§ **Exercise brief**
Output the full listing below exactly.

§ **Records for the task**
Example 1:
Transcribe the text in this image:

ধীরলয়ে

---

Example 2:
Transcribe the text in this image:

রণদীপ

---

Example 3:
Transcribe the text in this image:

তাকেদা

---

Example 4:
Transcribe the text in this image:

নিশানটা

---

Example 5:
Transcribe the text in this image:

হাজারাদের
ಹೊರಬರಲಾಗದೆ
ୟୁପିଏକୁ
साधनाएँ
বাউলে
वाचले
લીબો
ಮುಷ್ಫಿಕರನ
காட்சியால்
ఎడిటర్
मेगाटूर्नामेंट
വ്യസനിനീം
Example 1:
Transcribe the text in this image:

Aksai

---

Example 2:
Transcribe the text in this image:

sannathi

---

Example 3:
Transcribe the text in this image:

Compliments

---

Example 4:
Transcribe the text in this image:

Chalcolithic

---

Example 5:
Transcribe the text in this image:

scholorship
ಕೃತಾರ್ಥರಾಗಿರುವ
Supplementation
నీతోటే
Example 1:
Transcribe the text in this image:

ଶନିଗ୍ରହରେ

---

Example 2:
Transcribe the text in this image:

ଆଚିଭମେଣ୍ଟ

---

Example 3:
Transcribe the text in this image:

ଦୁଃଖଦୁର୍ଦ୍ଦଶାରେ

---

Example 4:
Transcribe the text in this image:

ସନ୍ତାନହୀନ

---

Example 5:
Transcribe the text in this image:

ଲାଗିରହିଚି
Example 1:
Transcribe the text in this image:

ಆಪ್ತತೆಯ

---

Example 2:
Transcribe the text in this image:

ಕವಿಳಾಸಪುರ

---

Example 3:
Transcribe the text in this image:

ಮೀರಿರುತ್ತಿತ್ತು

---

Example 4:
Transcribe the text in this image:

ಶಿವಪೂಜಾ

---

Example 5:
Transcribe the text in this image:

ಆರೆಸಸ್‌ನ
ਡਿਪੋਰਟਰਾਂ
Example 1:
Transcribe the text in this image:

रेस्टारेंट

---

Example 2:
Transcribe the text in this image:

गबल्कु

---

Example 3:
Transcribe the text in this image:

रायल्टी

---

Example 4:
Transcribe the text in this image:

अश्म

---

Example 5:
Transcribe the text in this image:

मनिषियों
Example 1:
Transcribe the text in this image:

§ **Exercise output**
Example 1:
Transcribe the text in this image:

ধীরলয়ে

---

Example 2:
Transcribe the text in this image:

রণদীপ

---

Example 3:
Transcribe the text in this image:

তাকেদা

---

Example 4:
Transcribe the text in this image:

নিশানটা

---

Example 5:
Transcribe the text in this image:

হাজারাদের
ಹೊರಬರಲಾಗದೆ
ୟୁପିଏକୁ
साधनाएँ
বাউলে
वाचले
લીબો
ಮುಷ್ಫಿಕರನ
காட்சியால்
ఎడిటర్
मेगाटूर्नामेंट
വ്യസനിനീം
Example 1:
Transcribe the text in this image:

Aksai

---

Example 2:
Transcribe the text in this image:

sannathi

---

Example 3:
Transcribe the text in this image:

Compliments

---

Example 4:
Transcribe the text in this image:

Chalcolithic

---

Example 5:
Transcribe the text in this image:

scholorship
ಕೃತಾರ್ಥರಾಗಿರುವ
Supplementation
నీతోటే
Example 1:
Transcribe the text in this image:

ଶନିଗ୍ରହରେ

---

Example 2:
Transcribe the text in this image:

ଆଚିଭମେଣ୍ଟ

---

Example 3:
Transcribe the text in this image:

ଦୁଃଖଦୁର୍ଦ୍ଦଶାରେ

---

Example 4:
Transcribe the text in this image:

ସନ୍ତାନହୀନ

---

Example 5:
Transcribe the text in this image:

ଲାଗିରହିଚି
Example 1:
Transcribe the text in this image:

ಆಪ್ತತೆಯ

---

Example 2:
Transcribe the text in this image:

ಕವಿಳಾಸಪುರ

---

Example 3:
Transcribe the text in this image:

ಮೀರಿರುತ್ತಿತ್ತು

---

Example 4:
Transcribe the text in this image:

ಶಿವಪೂಜಾ

---

Example 5:
Transcribe the text in this image:

ಆರೆಸಸ್‌ನ
ਡਿਪੋਰਟਰਾਂ
Example 1:
Transcribe the text in this image:

रेस्टारेंट

---

Example 2:
Transcribe the text in this image:

गबल्कु

---

Example 3:
Transcribe the text in this image:

रायल्टी

---

Example 4:
Transcribe the text in this image:

अश्म

---

Example 5:
Transcribe the text in this image:

मनिषियों
Example 1:
Transcribe the text in this image:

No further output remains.